Work task —
Find the line containing "define a new device part." in the listing below. Repeat it exactly, along with each following line up to and including the one containing "of device control".

┌─ Information supplied

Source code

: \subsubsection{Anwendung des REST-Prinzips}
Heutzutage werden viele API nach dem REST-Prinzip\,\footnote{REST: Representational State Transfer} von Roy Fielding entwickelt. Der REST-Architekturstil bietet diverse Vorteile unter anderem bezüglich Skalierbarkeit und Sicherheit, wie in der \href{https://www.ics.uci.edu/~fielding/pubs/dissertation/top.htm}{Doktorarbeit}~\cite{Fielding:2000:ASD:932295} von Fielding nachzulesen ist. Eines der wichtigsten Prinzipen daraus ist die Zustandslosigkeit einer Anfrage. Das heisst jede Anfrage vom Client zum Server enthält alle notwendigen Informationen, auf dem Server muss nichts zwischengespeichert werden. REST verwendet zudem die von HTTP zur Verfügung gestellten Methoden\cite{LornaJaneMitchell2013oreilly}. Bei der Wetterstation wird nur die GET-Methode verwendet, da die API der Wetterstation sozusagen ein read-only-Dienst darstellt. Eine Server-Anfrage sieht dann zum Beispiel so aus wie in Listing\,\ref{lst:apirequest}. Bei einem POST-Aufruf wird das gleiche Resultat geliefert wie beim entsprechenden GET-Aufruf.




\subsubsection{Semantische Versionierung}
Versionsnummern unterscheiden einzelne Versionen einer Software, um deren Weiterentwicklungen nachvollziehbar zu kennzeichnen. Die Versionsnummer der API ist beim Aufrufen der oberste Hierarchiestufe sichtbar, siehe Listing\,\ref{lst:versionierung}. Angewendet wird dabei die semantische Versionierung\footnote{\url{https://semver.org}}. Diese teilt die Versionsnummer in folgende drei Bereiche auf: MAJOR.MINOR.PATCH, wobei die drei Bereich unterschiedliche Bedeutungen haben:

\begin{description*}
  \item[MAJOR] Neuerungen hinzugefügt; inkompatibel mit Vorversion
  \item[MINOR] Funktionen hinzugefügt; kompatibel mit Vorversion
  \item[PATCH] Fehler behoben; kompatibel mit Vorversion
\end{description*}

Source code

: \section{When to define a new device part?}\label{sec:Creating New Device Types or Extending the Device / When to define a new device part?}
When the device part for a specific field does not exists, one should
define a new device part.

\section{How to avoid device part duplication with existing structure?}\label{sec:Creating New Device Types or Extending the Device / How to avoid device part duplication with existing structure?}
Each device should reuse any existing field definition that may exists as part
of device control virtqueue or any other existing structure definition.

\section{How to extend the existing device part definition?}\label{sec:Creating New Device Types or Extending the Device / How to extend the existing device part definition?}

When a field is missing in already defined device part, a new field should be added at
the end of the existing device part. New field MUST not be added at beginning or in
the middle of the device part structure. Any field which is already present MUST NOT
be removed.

└─

Written answer —
define a new device part.

\section{How to avoid device part duplication with existing structure?}\label{sec:Creating New Device Types or Extending the Device / How to avoid device part duplication with existing structure?}
Each device should reuse any existing field definition that may exists as part
of device control virtqueue or any other existing structure definition.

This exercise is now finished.